━━ DATA TO USE
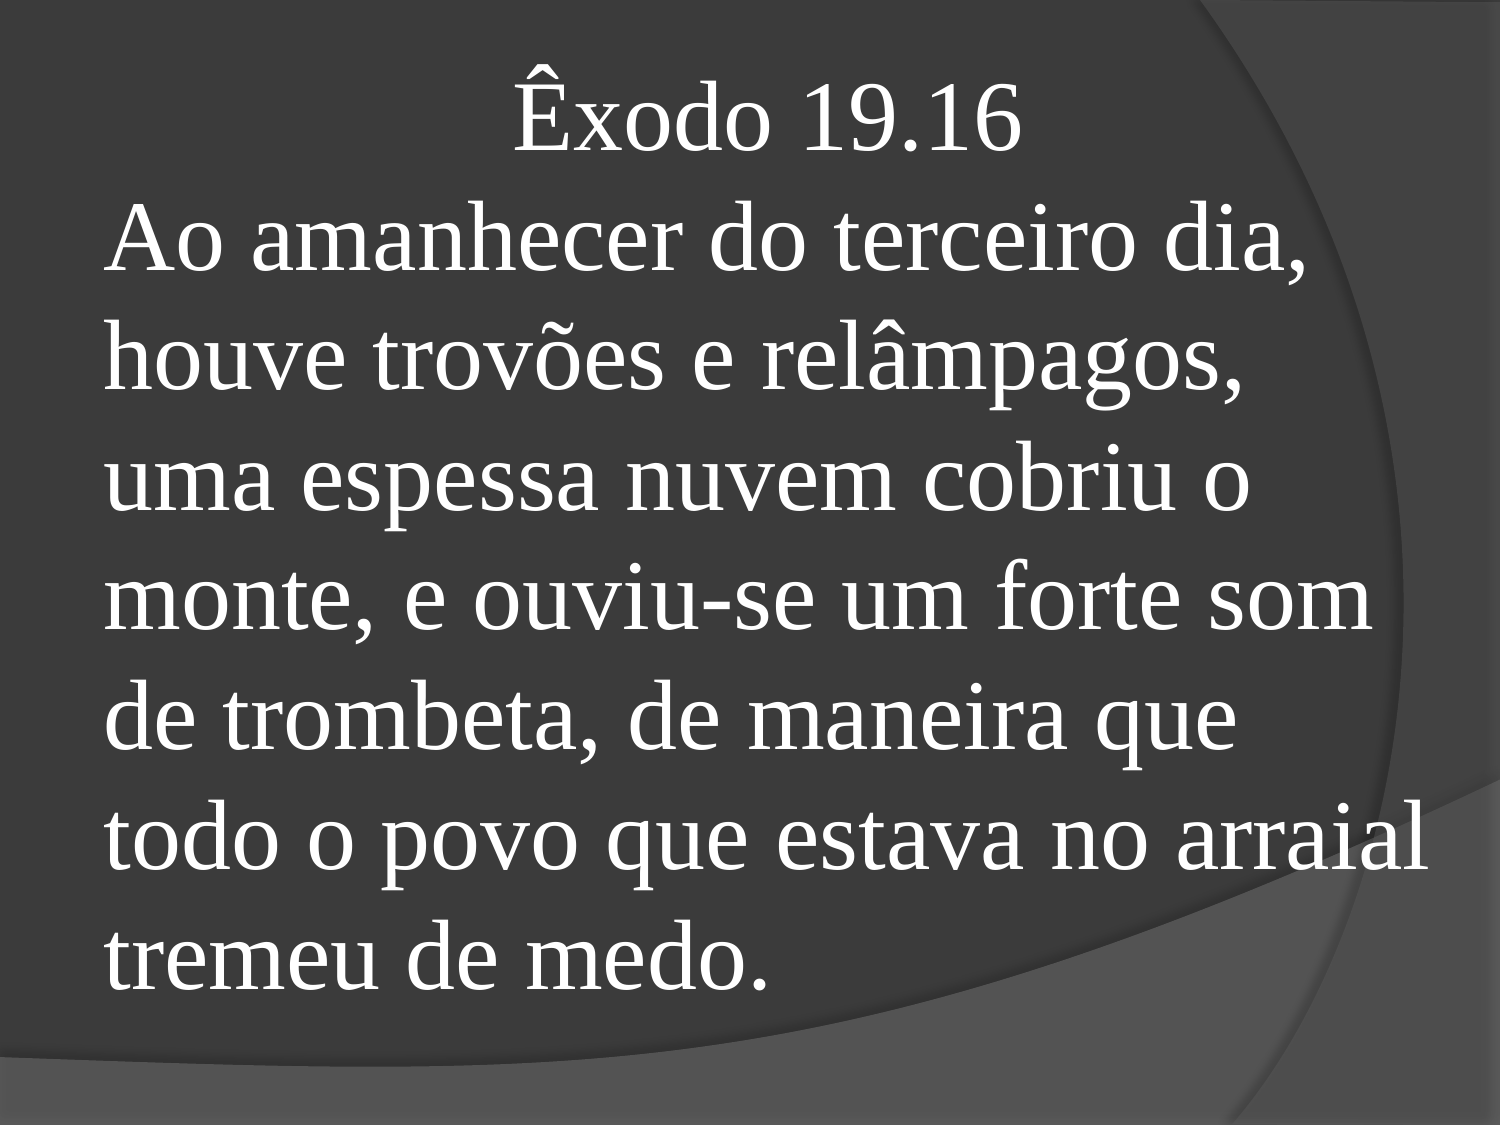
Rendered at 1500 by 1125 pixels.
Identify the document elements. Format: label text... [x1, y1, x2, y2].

text_box Êxodo 19.16 Ao amanhecer do terceiro dia, houve trovões e relâmpagos, uma espessa nuvem cobriu o monte, e ouviu-se um forte som de trombeta, de maneira que todo o povo que estava no arraial tremeu de medo. [88, 42, 1447, 1125]
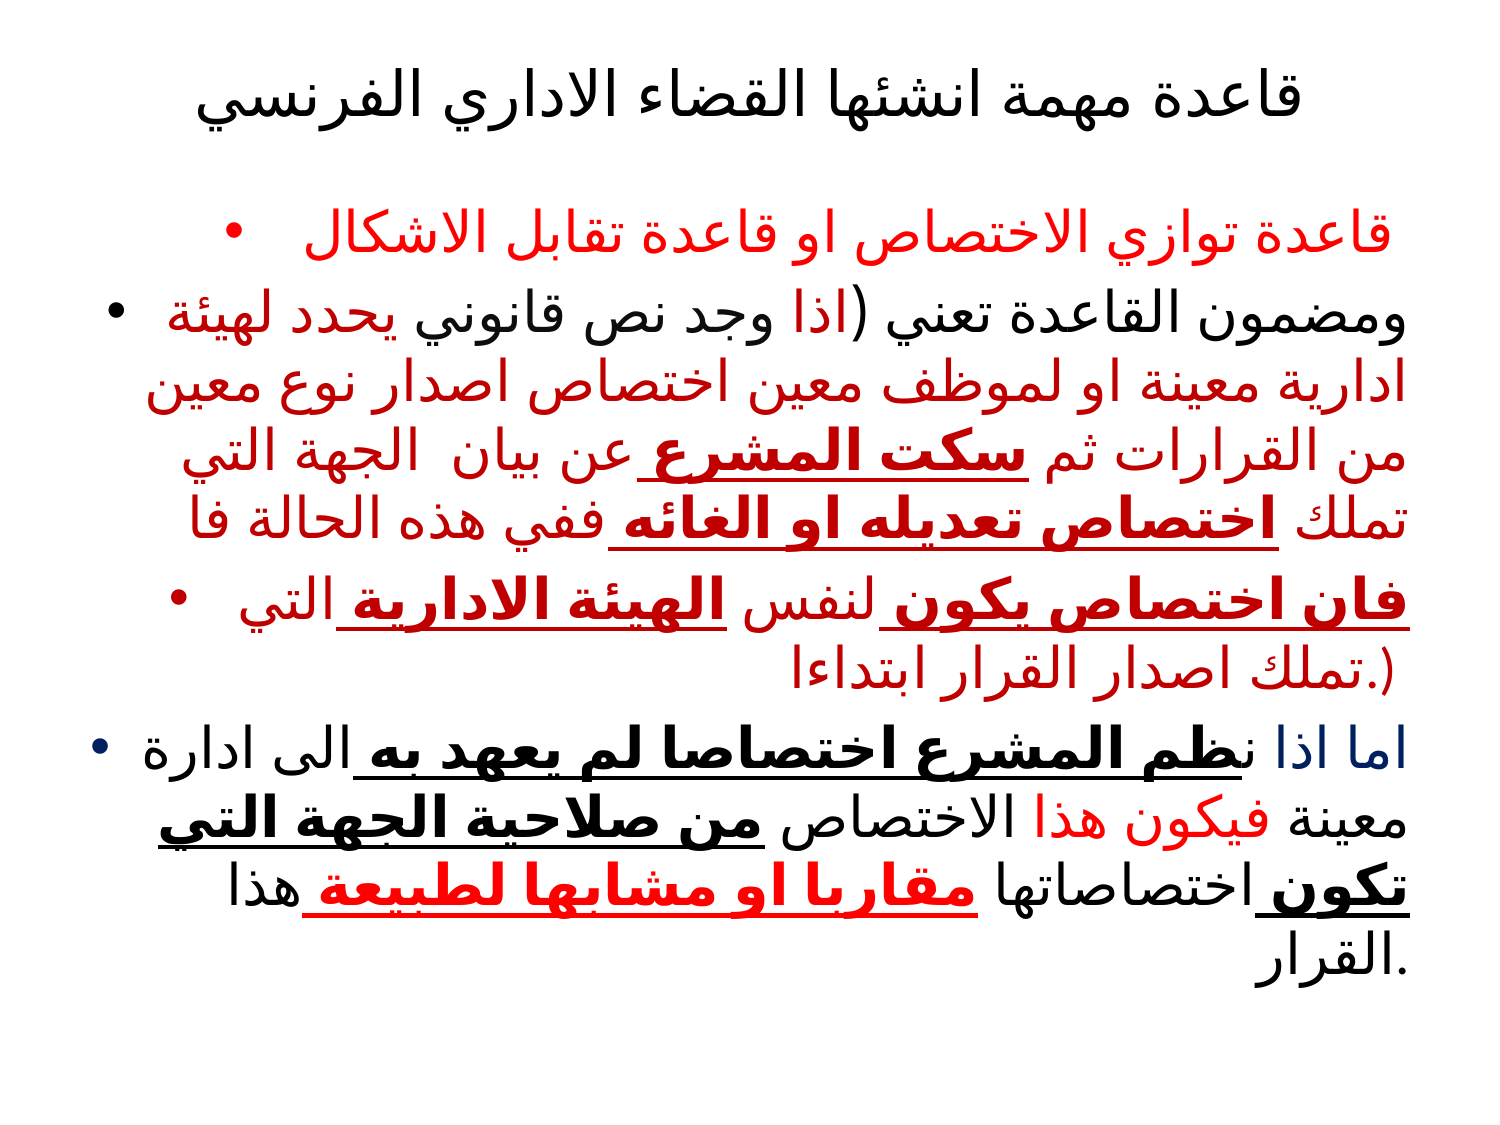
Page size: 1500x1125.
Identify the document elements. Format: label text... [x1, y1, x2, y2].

title قاعدة مهمة انشئها القضاء الاداري الفرنسي [75, 45, 1425, 138]
list قاعدة توازي الاختصاص او قاعدة تقابل الاشكال ومضمون القاعدة تعني (اذا وجد نص قانوني يحدد لهيئة ادارية معينة او لموظف معين اختصاص اصدار نوع معين من القرارات ثم سكت المشرع عن بيان الجهة التي تملك اختصاص تعديله او الغائه ففي هذه الحالة فا فان اختصاص يكون لنفس الهيئة الادارية التي تملك اصدار القرار ابتداءا.) اما اذا نظم المشرع اختصاصا لم يعهد به الى ادارة معينة فيكون هذا الاختصاص من صلاحية الجهة التي تكون اختصاصاتها مقاربا او مشابها لطبيعة هذا القرار. [75, 187, 1425, 1005]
━━━━
WHAT TO DO ::
Type out the entries again without a single change, and leave the pictures out.

ANSWER BOX ::
Rendered at 1500 by 1125 pixels.
Identify the document elements. Format: label text... [x1, y1, x2, y2].

text_box Êxodo 19.16 Ao amanhecer do terceiro dia, houve trovões e relâmpagos, uma espessa nuvem cobriu o monte, e ouviu-se um forte som de trombeta, de maneira que todo o povo que estava no arraial tremeu de medo. [88, 42, 1447, 1125]
Page size: 1500x1125.
Identify the document elements. Format: label text... [x1, y1, x2, y2].

title قاعدة مهمة انشئها القضاء الاداري الفرنسي [75, 45, 1425, 138]
list قاعدة توازي الاختصاص او قاعدة تقابل الاشكال ومضمون القاعدة تعني (اذا وجد نص قانوني يحدد لهيئة ادارية معينة او لموظف معين اختصاص اصدار نوع معين من القرارات ثم سكت المشرع عن بيان الجهة التي تملك اختصاص تعديله او الغائه ففي هذه الحالة فا فان اختصاص يكون لنفس الهيئة الادارية التي تملك اصدار القرار ابتداءا.) اما اذا نظم المشرع اختصاصا لم يعهد به الى ادارة معينة فيكون هذا الاختصاص من صلاحية الجهة التي تكون اختصاصاتها مقاربا او مشابها لطبيعة هذا القرار. [75, 187, 1425, 1005]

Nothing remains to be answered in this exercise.